Table 3.
AI Applications in Breast Cancer Diagnostics (2018–2024). Representative Studies Across Imaging and Biosensing, Summarizing Datasets, Model Families, Headline Performance, and Key Findings
| Ref. | Year | Modality | Dataset | AI Model/Technique | Overall Accuracy/(AUC-ROC) | Key Findings |
|---|---|---|---|---|---|---|
| [16] | 2020 | Mammography & Digital Breast Tomosynthesis (DBT) | Large representative dataset (UK), large enriched dataset (USA) | DeepMind AI | 11.5% AUC | Improved sensitivity and specificity over radiologists (+11.5%, +5.7%) |
| [91] | 2020 | Screening Mammography | 240 women (100 cancers, 40 false positives, 100 normal; 2013–2017) | AI support with decision support and lesion markers | 0.89% AUC | AI support improved AUC from 0.87 to 0.89; increased sensitivity (86% vs 83%); specificity |
| [92] | 2018 | Ultrasound Imaging | Dataset A: 306 images (60 malignant, 246 benign) -Dataset B: 163 images (53 malignant, 110 benign) | Patch-based LeNet - U-Net - Transfer learning (pretrained FCN-AlexNet) | Not specified | Deep learning outperforms state-of-the-art, with improved metrics and Dataset B available. |
| [93] | 2021 | Ultrasound Imaging | Breast Ultrasound Images (BUSI) - Mendeley Breast Ultrasound Dataset - Dataset A: 306 images - Dataset B: 163 images | Transfer Learning (various CNNs) | 99% accuracy | Achieved accuracies: 97.8% (BUSI), 99% (Mendeley), 98.7% (MT-Small). |
| [94] | 2022 | Multiparametric MRI | 93 women, 104 histopathologically verified lesions | Radiomics + Machine Learning (10 predictive models) | AUC = 0.93–0.96 | Radiomics with DWI and ADC boosts accuracy (88.5%) over radiologists (85.6%), aiding less experienced readers. |
| [95] | 2023 | Breast MRI | Multiple datasets | CNN, RNN, RCNN, AE, Ensemble models | AUC-ROC: up to 0.98 | Deep learning aided in breast cancer diagnosis, molecular classification, chemotherapy response, and lymph node prediction. |
| [96] | 2023 | Pathology Imaging | H&E and fluorescent-stained datasets | Color Normalization, Nucleus Extraction, Segmentation AI Model | H&E: 89.6%, Fluorescent: 80.5% | Cross-staining inference achieved high accuracy, demonstrating potential for expanding current pathology AI models to different staining technologies. |
| [97] | 2023 | Histopathological Imaging | 95 TNBC and HER2+ BC H&E-stained WSI (1037 regions of interest | Pathomic feature extraction, Random-Forest, other ML models | AUC-ROC: 0.86 | Enhanced consistency in tumor grading |
| [98] | 2024 | Electrochemical Biosensors | - | Signal Processing AI | 90.0 | Improved biomarker detection for early diagnosis |
Notes: Values are reported in the original studies. Accuracy is given in % and AUC-ROC on a 0–1 scale. “NR” = not reported; “pp” = percentage-point difference versus the comparator. Where both baseline and post-AI AUC are available, the change is shown (eg, 0.87 → 0.89).

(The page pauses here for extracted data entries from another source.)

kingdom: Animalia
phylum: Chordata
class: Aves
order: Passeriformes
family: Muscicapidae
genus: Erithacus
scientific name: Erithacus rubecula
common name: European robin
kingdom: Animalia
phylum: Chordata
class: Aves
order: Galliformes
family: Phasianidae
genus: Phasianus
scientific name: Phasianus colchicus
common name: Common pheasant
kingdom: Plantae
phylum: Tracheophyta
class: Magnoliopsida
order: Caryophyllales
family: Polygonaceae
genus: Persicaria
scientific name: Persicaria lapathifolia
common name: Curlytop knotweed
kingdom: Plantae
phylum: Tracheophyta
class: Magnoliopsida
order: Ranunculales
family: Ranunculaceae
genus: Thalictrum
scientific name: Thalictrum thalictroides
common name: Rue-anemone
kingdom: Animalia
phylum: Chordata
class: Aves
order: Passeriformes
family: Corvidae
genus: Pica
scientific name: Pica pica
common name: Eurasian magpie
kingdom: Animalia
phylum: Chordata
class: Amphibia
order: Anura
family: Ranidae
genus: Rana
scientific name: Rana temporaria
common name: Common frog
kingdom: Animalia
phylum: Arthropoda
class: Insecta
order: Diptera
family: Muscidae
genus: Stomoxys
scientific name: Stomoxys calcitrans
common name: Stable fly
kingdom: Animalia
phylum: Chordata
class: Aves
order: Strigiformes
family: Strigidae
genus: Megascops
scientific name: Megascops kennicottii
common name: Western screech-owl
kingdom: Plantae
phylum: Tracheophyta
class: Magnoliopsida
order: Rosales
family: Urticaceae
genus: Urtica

Abbreviations: AE, autoencoder; ADC, apparent diffusion coefficient; AUC-ROC, area under the receiver operating characteristic curve; B, benign; BUSI, Breast Ultrasound Images dataset; DBT, digital breast tomosynthesis; DL, deep learning; DWI, diffusion-weighted imaging; FP, false positive; H&E, hematoxylin and eosin; M, malignant; ML, machine learning; RCNN, region-based convolutional neural network; RNN, recurrent neural network; SOTA, state of the art; TL, transfer learning; TNBC, triple-negative breast cancer; HER2+, human epidermal growth factor receptor 2–positive; WSI, whole-slide image; pp, percentage points.